■ DOCUMENT SECTION
####################
Your beloved apple tree had blackening blossoms in spring and this fall you see black shoots. The ornamental pear tree on your street has browning shoots. The quince tree in your aunt’s backyard has a light tan ooze on its trunk.

The common denominator is apples, pears and quince are members of the same plant family, rosaceae, or commonly called rose family, all susceptible to a bacterial disease called fire blight. Also frequently damaged are crab apple and pyracantha. Fire blight is less common in some other members of the rose family, including hawthorn, cotoneaster, mountain ash, loquat and other related California natives such as toyon, spirea and serviceberry.

Simply defined, fire blight is a bacterial disease that causes the stems and fruit buds of trees to wither. Stems bent over like a shepherd’s crook are symptomatic of a fire blight infection.

Remember the song “I’ll Be with You in Apple Blossom Time”? It is fire blight’s refrain, as the blossom is the most common infection site. In spring, bees and insects traveling from blossom to blossom help spread the bacteria Erwinia amylovora.

“As climate shifts, we will see warmer springs here in Marin so resistant varieties and fastidious attention to blight removal is the new norm,” horticulturalist John Valenzuela, the volunteer co-manager of the orchard and fruit tree nursery at Indian Valley Organic Farm & Nursery, advises.

Here are four practical steps to take now to protect your trees from looking like they have been scorched:

• Select fruit trees that are more resistant to fire blight. For ornamental pears, select Bradford or Chanticleer. For apples, select Grimes Golden and Snow (Fameuse) and fruiting pears, Anjou, Seckel, Magness and Warren. For quinces, Aromatnaya is classified disease resistant. You can find these trees at your local nursery and at the nursery at Indian Valley.
####################
■ DATA TO EXAMINE

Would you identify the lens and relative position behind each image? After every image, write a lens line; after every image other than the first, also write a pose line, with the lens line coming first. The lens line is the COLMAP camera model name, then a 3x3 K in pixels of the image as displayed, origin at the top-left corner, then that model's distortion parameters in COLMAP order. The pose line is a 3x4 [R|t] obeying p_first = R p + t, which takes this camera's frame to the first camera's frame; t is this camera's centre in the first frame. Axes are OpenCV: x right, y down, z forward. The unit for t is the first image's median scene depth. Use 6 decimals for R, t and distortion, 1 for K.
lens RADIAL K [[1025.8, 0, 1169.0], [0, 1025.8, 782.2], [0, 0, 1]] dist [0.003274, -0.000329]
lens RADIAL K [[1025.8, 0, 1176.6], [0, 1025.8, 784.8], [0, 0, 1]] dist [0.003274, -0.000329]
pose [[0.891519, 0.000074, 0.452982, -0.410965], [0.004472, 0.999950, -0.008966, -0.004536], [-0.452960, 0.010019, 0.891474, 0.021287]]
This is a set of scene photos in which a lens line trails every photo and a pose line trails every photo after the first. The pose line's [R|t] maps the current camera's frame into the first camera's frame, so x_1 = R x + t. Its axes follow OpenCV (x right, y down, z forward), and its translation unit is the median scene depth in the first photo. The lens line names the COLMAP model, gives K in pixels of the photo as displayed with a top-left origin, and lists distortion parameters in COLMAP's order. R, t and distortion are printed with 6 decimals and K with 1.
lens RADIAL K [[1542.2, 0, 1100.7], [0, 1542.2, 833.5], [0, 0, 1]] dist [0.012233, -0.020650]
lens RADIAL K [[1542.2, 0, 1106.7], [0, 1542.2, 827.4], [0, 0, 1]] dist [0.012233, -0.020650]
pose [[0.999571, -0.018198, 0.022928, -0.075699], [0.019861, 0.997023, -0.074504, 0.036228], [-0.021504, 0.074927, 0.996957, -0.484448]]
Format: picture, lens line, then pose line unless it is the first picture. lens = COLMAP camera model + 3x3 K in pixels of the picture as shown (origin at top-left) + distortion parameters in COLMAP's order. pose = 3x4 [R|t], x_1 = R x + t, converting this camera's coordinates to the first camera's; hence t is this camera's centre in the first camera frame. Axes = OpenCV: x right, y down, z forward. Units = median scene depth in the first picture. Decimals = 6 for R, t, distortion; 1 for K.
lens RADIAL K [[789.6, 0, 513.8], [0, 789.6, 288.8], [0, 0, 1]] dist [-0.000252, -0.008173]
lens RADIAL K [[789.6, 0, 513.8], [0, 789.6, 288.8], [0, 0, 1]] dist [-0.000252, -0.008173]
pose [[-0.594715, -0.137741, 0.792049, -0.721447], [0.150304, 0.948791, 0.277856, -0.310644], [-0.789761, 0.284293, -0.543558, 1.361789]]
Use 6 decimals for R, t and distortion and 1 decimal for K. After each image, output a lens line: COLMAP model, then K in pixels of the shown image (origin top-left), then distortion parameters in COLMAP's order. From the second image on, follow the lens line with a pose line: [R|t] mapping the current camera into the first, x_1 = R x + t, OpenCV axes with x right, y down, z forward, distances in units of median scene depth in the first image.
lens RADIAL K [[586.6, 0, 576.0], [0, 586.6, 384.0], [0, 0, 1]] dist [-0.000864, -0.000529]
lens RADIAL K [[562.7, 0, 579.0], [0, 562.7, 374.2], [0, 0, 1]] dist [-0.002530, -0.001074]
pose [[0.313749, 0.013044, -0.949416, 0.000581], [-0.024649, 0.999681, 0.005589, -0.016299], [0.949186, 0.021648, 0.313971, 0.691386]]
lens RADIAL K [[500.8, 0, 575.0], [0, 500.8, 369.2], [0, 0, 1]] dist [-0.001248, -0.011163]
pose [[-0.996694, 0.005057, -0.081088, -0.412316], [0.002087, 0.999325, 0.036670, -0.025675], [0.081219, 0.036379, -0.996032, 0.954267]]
####################
■ TASK
Repeat the passage of the fire blight article that begins with "Your beloved apple" and ends with "spirea and serviceberry.", substituting "firethorn" for "pyracantha".

■ COMPLETED EXERCISE
Your beloved apple tree had blackening blossoms in spring and this fall you see black shoots. The ornamental pear tree on your street has browning shoots. The quince tree in your aunt’s backyard has a light tan ooze on its trunk.

The common denominator is apples, pears and quince are members of the same plant family, rosaceae, or commonly called rose family, all susceptible to a bacterial disease called fire blight. Also frequently damaged are crab apple and firethorn. Fire blight is less common in some other members of the rose family, including hawthorn, cotoneaster, mountain ash, loquat and other related California natives such as toyon, spirea and serviceberry.